Format Pertanyakan Laporan Dugaan Korupsi Pengurusan KTP Dan KK

kustiono musriKoordinator Forum Masyarakat Tertindas (Format) Kustiono Musri, senin siang mendatangi mapolres jember. kustiono mempertanyakan tindak lanjut laporannya, tentang dugaan korupsi retribusi KK dan KTP yang dilaporkannya sejak setengah tahun yang lalu.

Kustiono mengatakan, dirinya sangat kecewa Dengan Polres Jember, yang ternyata hingga setengah tahun berjalan, jawaban yang diterimanya sangat normatif sekali. hingga 6 bulan polres menyatakan masih pengumpulan bahan dan keterangan.

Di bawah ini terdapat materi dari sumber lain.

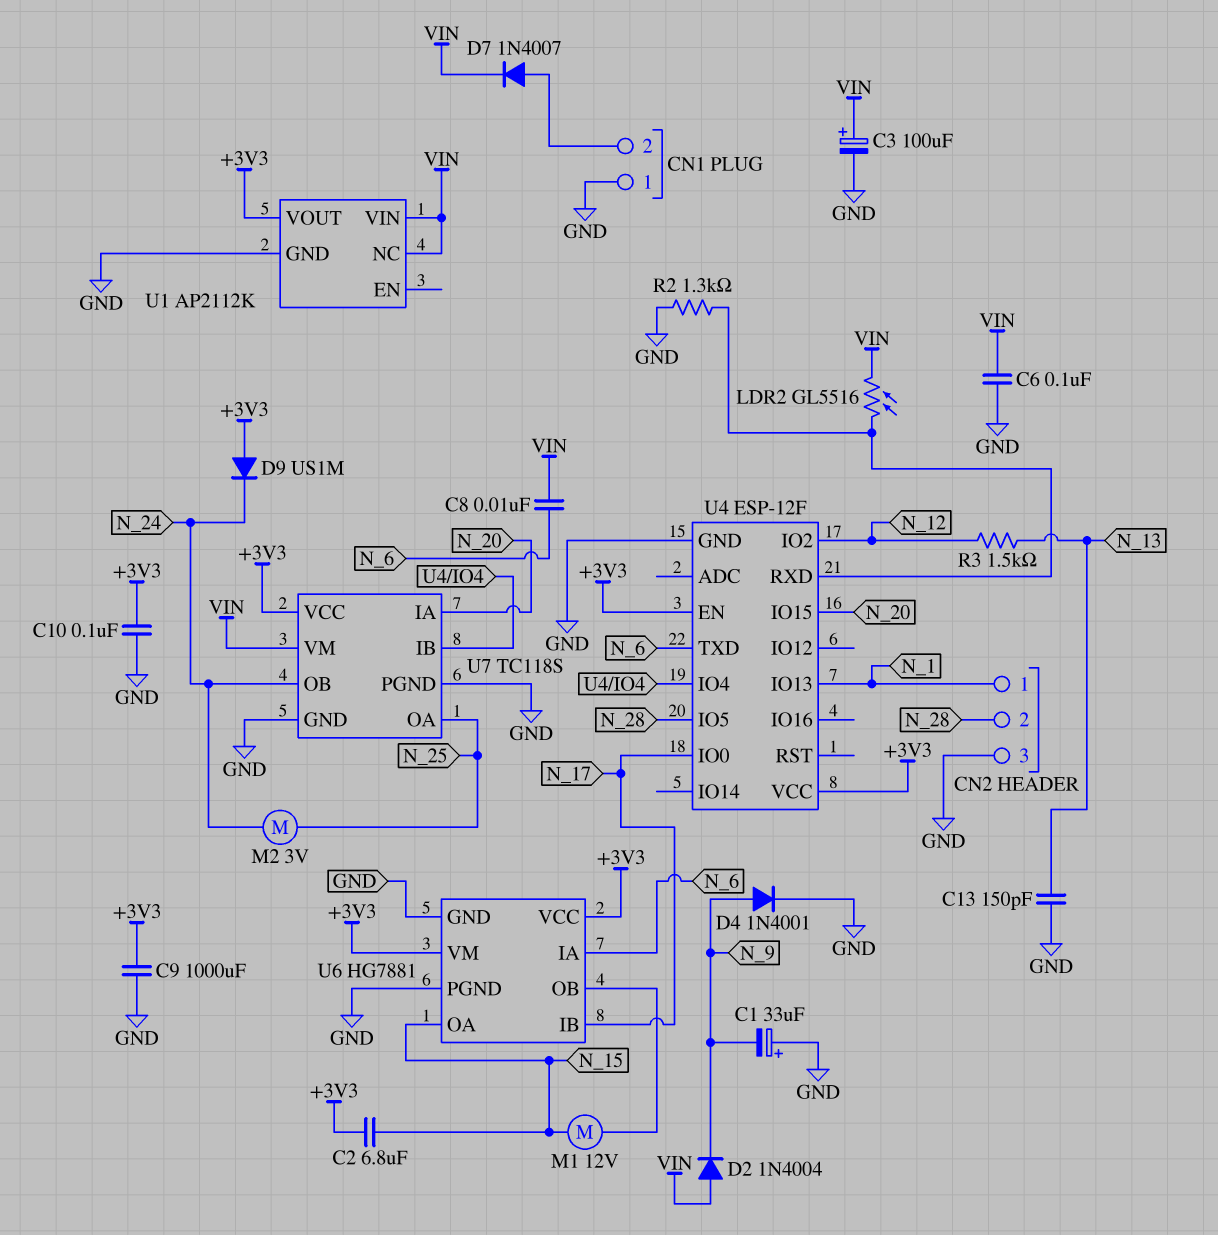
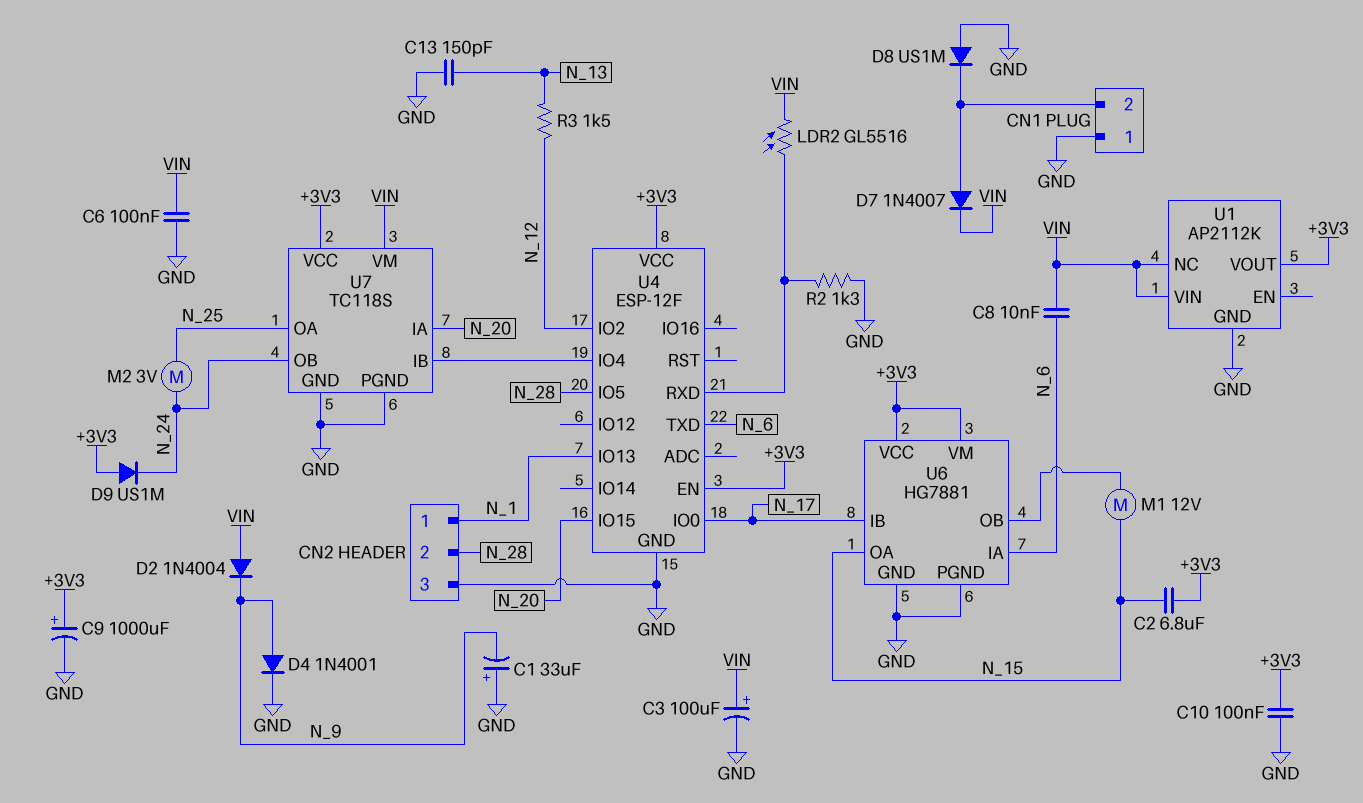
C9: 1000uF (+3V3, GND) -> 1000uF (plus +3V3, minus GND)
D8: none -> diode US1M (A GND, K CN1/2)

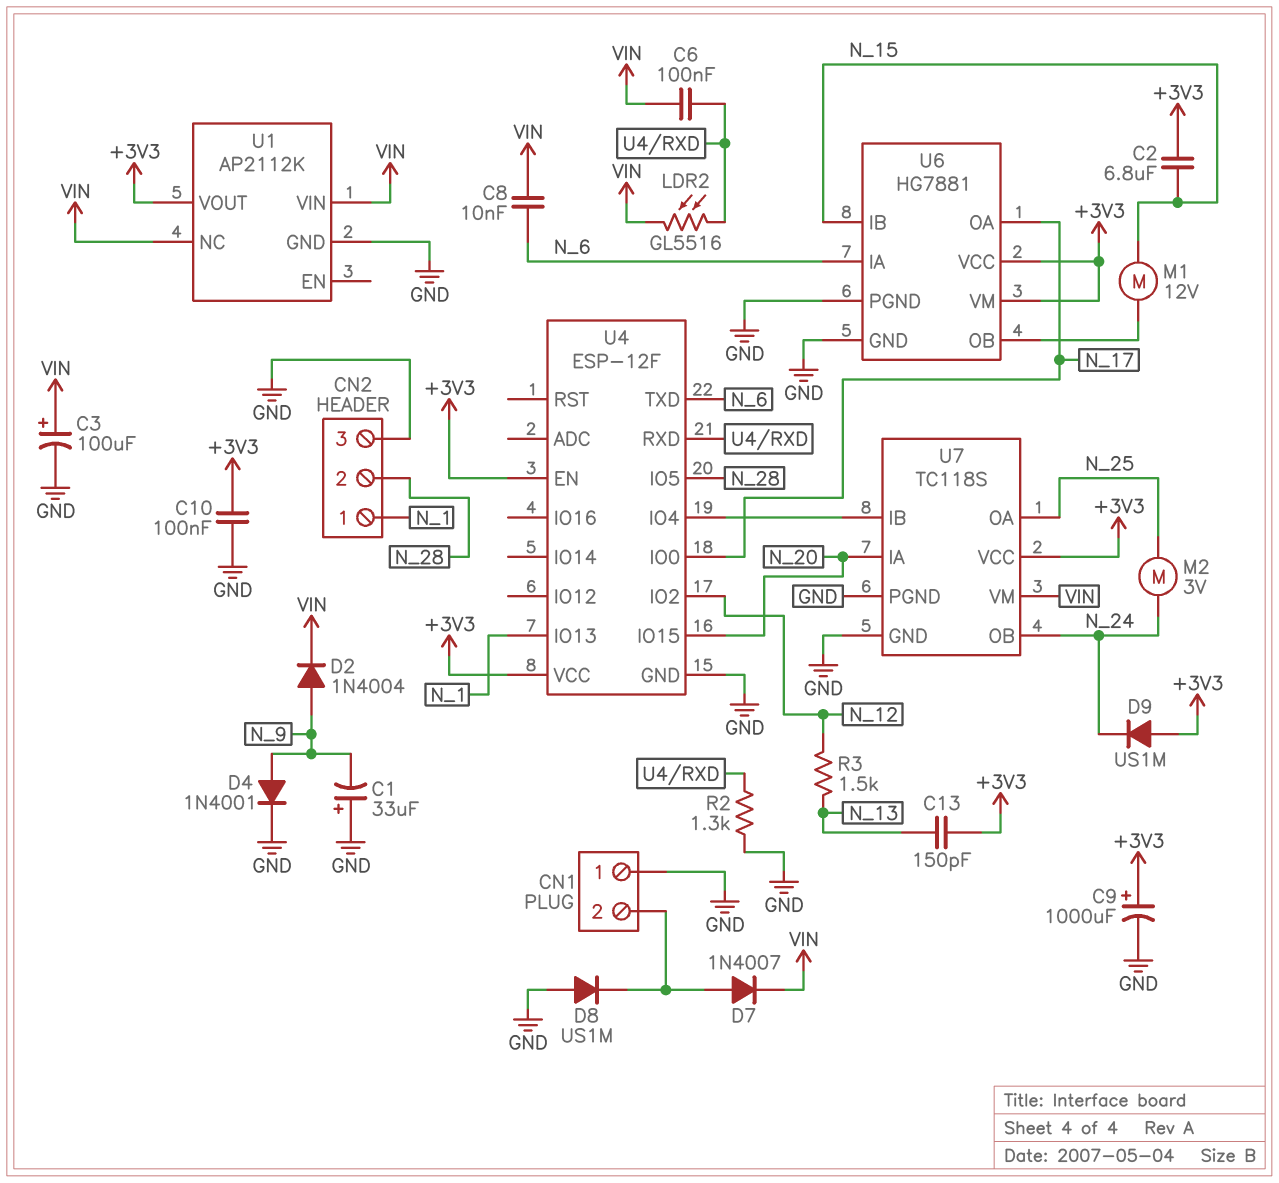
C6: 100nF (GND, VIN) -> 100nF (U4/RXD, VIN)
C13: 150pF (GND, N_13) -> 150pF (+3V3, N_13)
D2: diode 1N4004 (A VIN, K N_9) -> diode 1N4004 (A N_9, K VIN)
U6 pin IB: N_17 -> N_15
U6 pin OA: N_15 -> N_17

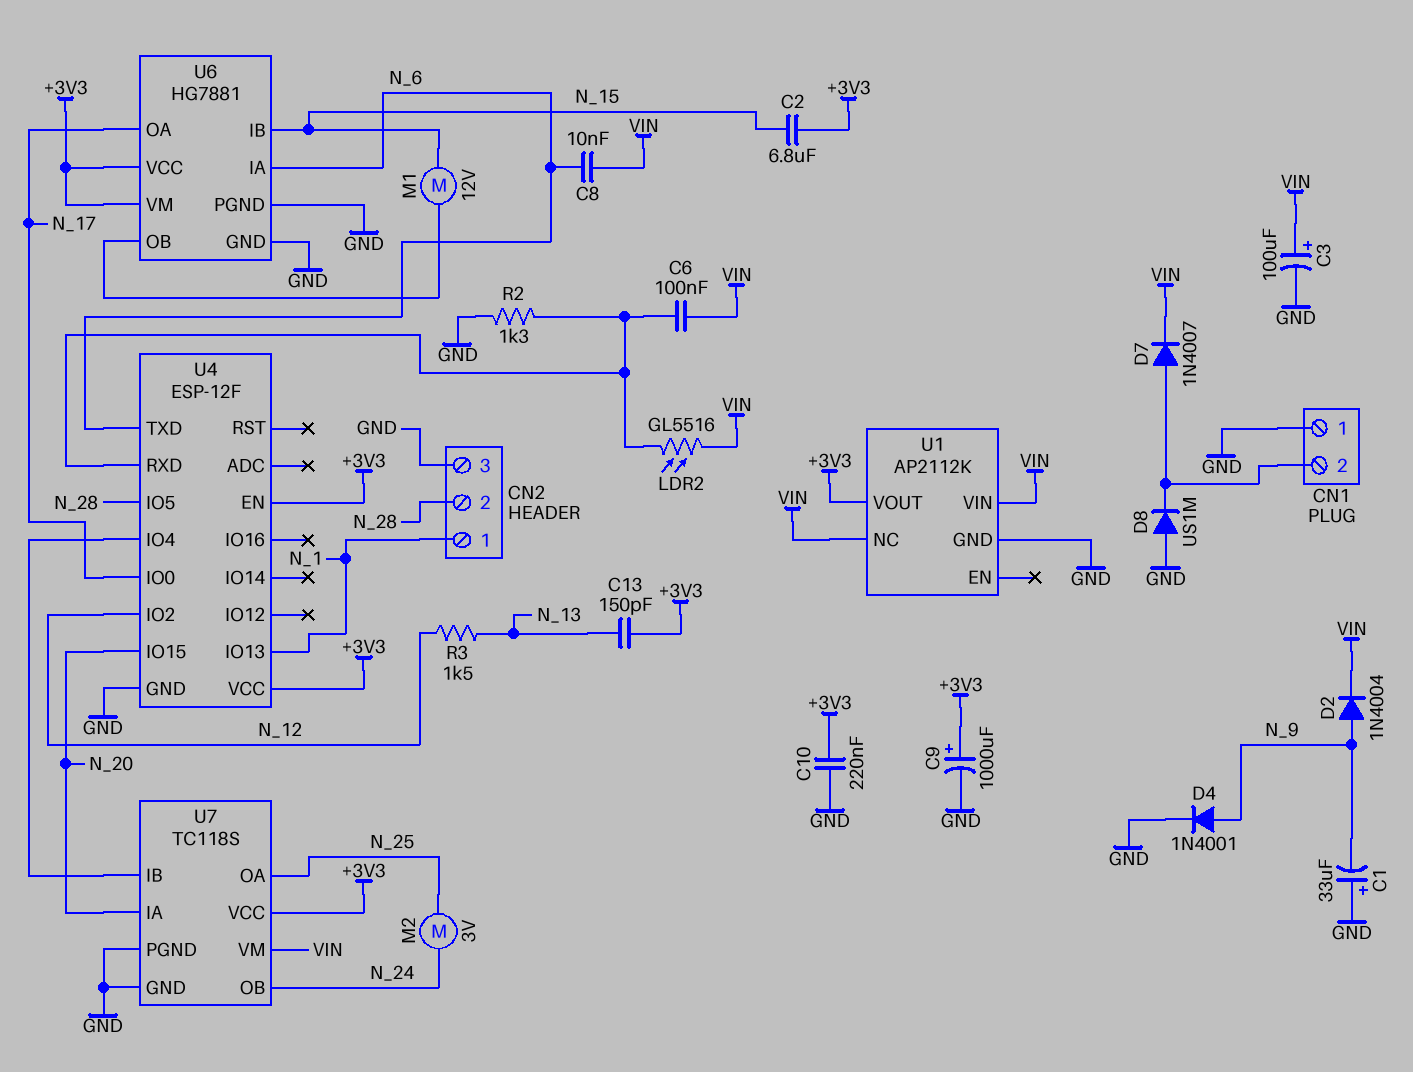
C10: 100nF (+3V3, GND) -> 220nF (+3V3, GND)
D9: diode US1M (A +3V3, K N_24) -> none

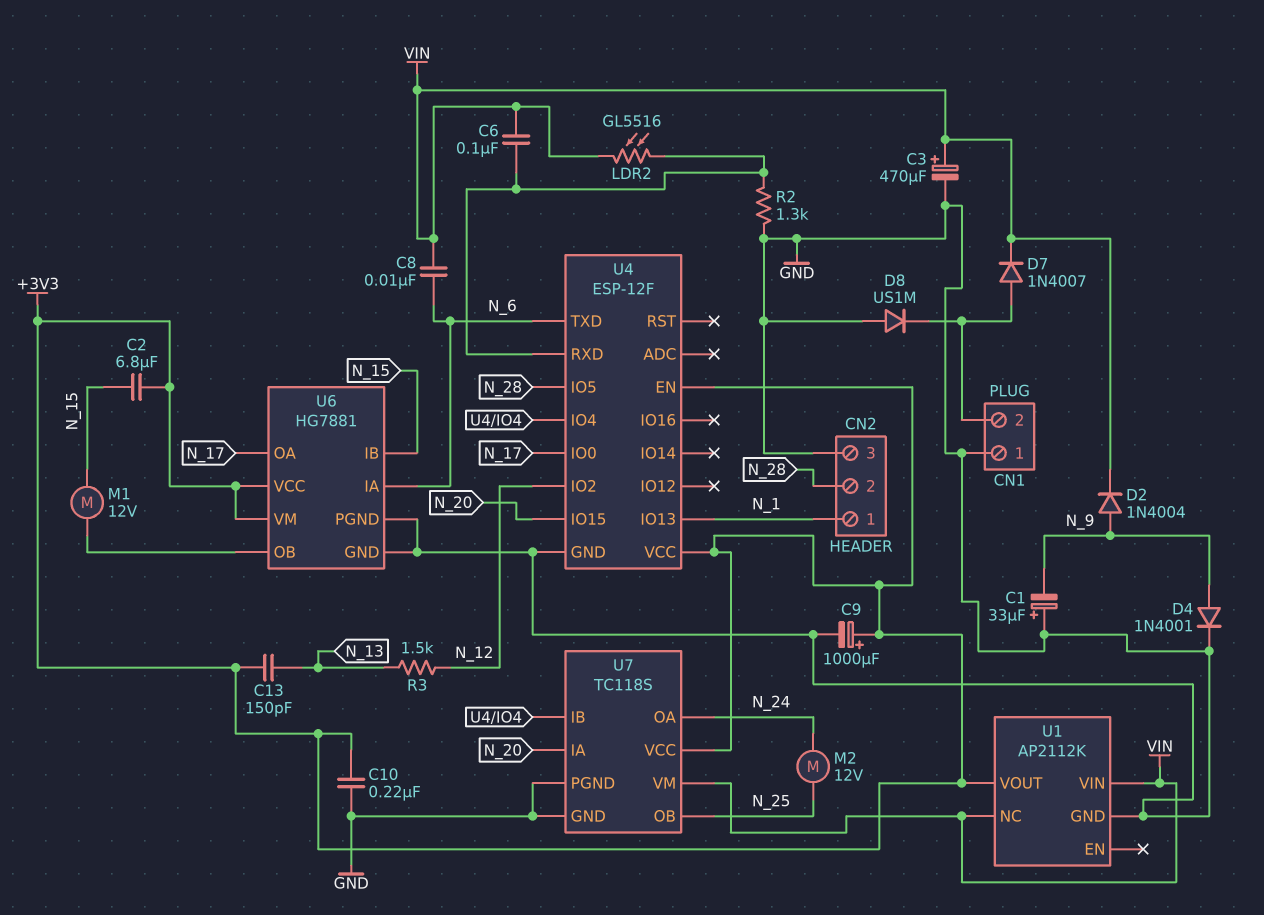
C3: 100uF (plus VIN, minus GND) -> 470uF (plus VIN, minus GND)
M2: motor 3V (N_24, N_25) -> motor 12V (N_24, N_25)
U7 pin OA: N_25 -> N_24
U7 pin OB: N_24 -> N_25

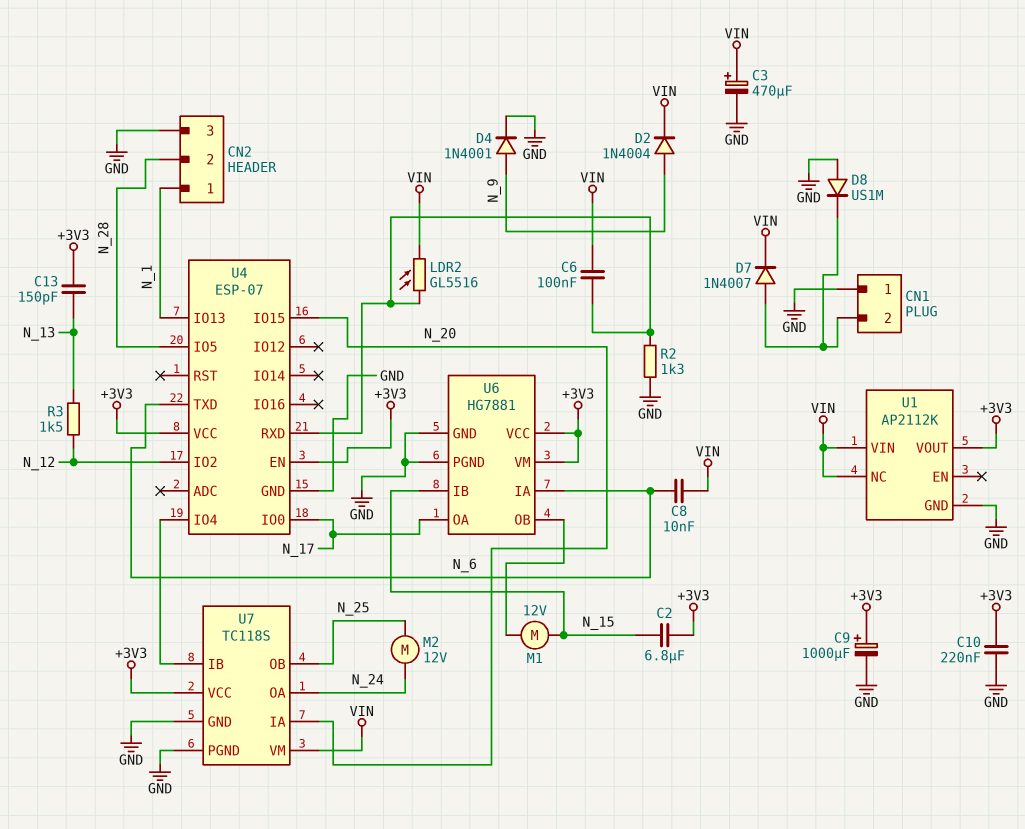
C1: 33uF (plus GND, minus N_9) -> none
U4: ESP-12F -> ESP-07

Kustiono melihat penyidik Polres Jember tidak serius menindaklanjuti laporannya. kustiono mendengar penyidik polres sudah melakukan penyelidikan di dispenduk, tetapi sampai saat ini dirinya belum pernah sekalipun dimintai keterangan. kustiono menegaskan, dirinya hanya meminta ketegasan. jika memang tidak cukup bukti, silahkan disampaikan, sehingga tidak menimbulkan fitnah dimana-mana. tetapi jika cukup bukti, silahkan dibuka agar publik tahu kebenarannya.

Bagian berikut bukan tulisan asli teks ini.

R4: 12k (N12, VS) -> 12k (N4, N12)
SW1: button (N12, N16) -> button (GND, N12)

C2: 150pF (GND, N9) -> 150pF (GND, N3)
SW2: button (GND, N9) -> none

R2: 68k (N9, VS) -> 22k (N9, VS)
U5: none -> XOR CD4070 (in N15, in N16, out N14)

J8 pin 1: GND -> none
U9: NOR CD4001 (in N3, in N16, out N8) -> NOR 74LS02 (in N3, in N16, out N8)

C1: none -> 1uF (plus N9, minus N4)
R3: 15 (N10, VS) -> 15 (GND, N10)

Sementara Kanit Tipikor Polres Jember Ipda Bambang Irianto menjelaskan, sebenarnya polres sudah menindaklanjuti laporan tersebut. penyidik sudah melakukan sampling di dua kecamatan, kaliwates dan sumbersari. tetapi nyatanya, kecamatan tidak memiliki data berapa jumlah rekomendasi yang mereka keluarkan untuk pengurusan KTP atau KK.

Bambang melihat, dalam pengurusan KTP ada sistem yang dilewati. seharusnya rekomendasi dari desa, kemacatan baru ke dispenduk capil. tetapi pelaksanaannya ada bypass dari desa langsung ke dispenduk capil tanpa melalui kecamatan. sehingga kecamatan sendiri tidak memiliki data berapa penduduknya yang mengurus ktp atau kk.

Inilah kesulitan yang dialami penyidik, sehingga dalam pengumpulan data harus diambil dari tingkatan desa. bisa dibayangkan berapa ratus desa yang ada di jember, mana mungkin bisa selesai dalam waktu 6 bulan. padahal tugas polisi bukan cuma memeriksa kasus ini saja.

Sebelumnya Format melaporkan kasus dugaan korupsi retribusi kk dan ktp konvensional. Sejak Tahun 2006 Hingga 2011, dispenduk capil hanya memberikan pendapatan daerah 1 milyar rupiah, tidak sebanding dengan jumlah wajib ktp di jember.

Padahal sesuai perda saja, retribusi ktp atau kk senilai 10 ribu rupiah per orang. jika jumlah pengurus ktp di jember 25 persen saja, seharusnya pendapatan yang disetor senilai 5 milyar rupiah. padahal persyaratan progam e-ktp minimal 40 persen. sehingga hampir bisa dipastikan, jumlah pengurus ktp di jember lebih dari 40 persen, karena terbukti e-ktp sudah bisa dilakukan di jember.